Fortunately, this order has recently been updated to allow students and academics on the F-1 or J-1 visas to enter the U.S. under the National Interest Exception. But up till then, those of us students who would have liked to go home to these countries to support our families have had to think about whether, when and how we could come back to the United States during this academic year, given that many colleges and universities are now conducting their classes in person.

Global travel is complicated at the best of times, but right now, our choices as international students about where and with whom we can be while the world goes through the greatest global catastrophe of our time are constrained by circumstances in constant flux: travel restrictions, study visa regulations, university policies, academic program rules and cost, to name but a few. We are locked in a cage of indecision because of the many moving parts involved with travel home in the current times. It is a crippling kind of mental torture, endured silently because few people around us understand the problems or have the capacity to assist.

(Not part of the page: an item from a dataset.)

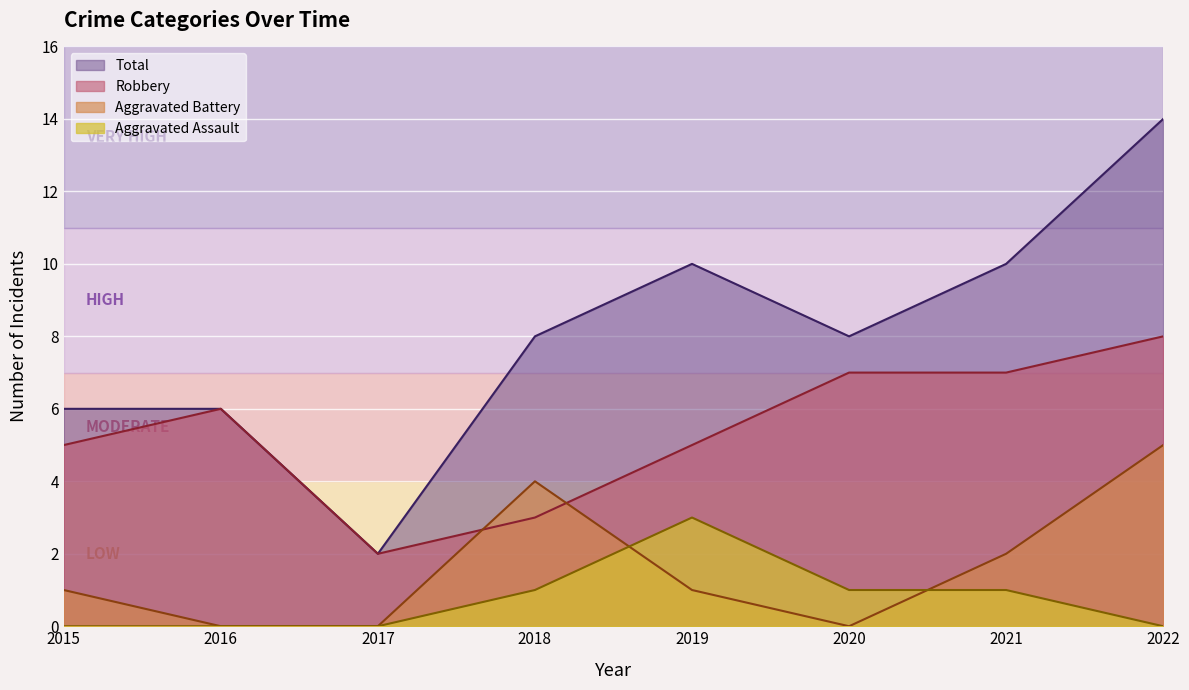

Is it true that Aggravated Assault equals 2 at 2022?

False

The international student experience is often paradoxical in that it offers so many opportunities in some ways yet robs us of other experiences that are the source of our humanity. We get to see the world, become educated and often have access to a standard of living much higher than what many of us would have in our home countries. But at the same time, we miss many significant events in life that give it meaning: weddings, birthdays and, increasingly now with COVID-19, deaths. That chips away at our sense of belonging to the world, and as local students around us can leave campuses easily to support their loved ones in need, we are forced to remain alone. And to be alone at such a time as this is like floating on a raft -- we are even more uprooted from what is familiar than we already would have been and literally lost at sea. It is not simply loneliness. It is the worst kind, where you are surrounded by others who have very little capacity to empathize.

It is important for noninternational fellow students, faculty members and administrators to consider the many challenges international students face that they may not be aware of. As we continue to weather the ups and downs of this pandemic, international students need universities to continue lobbying immigration departments to be flexible with visa requirements allowing international travel and/or hybrid study. They also need international student offices to be highly responsive to student queries and to increase services that will provide mental health and emotional support targeted to international students still on campus.

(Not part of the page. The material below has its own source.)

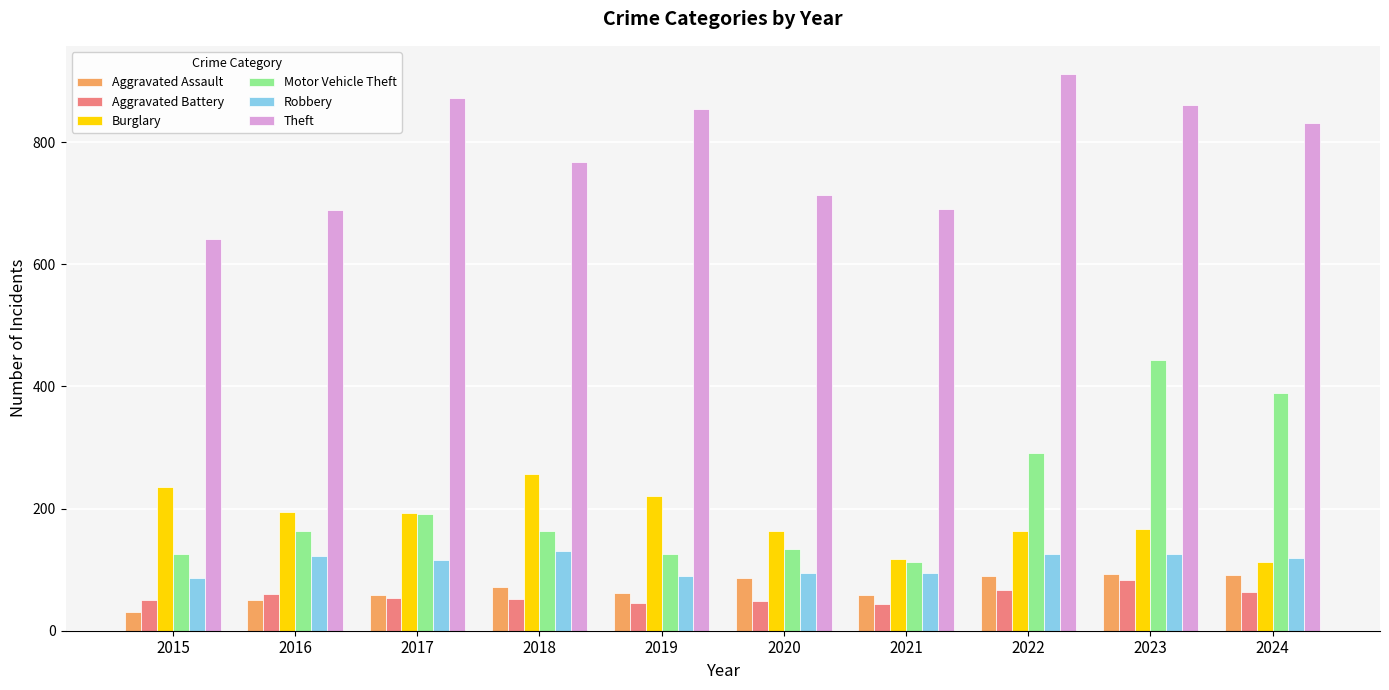

What is the difference between the highest and lowest values at 2016?

639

Home should be a right. Everyone should have a place where they can seek refuge when the world rejects them or seek comfort while the world is at its breaking point. But going home, I have come to learn, is a privilege that many students like myself don’t possess.

And so, as my 10-year anniversary as an international student passes, and when people ask, “When will you go back home?” I always take a little breath before I respond, preparing myself to explain this complex dilemma to a person who, while well-meaning, cannot fathom the trauma that that question invites. “When will I go home?” I quietly think to myself before responding that the truth is, I don’t know.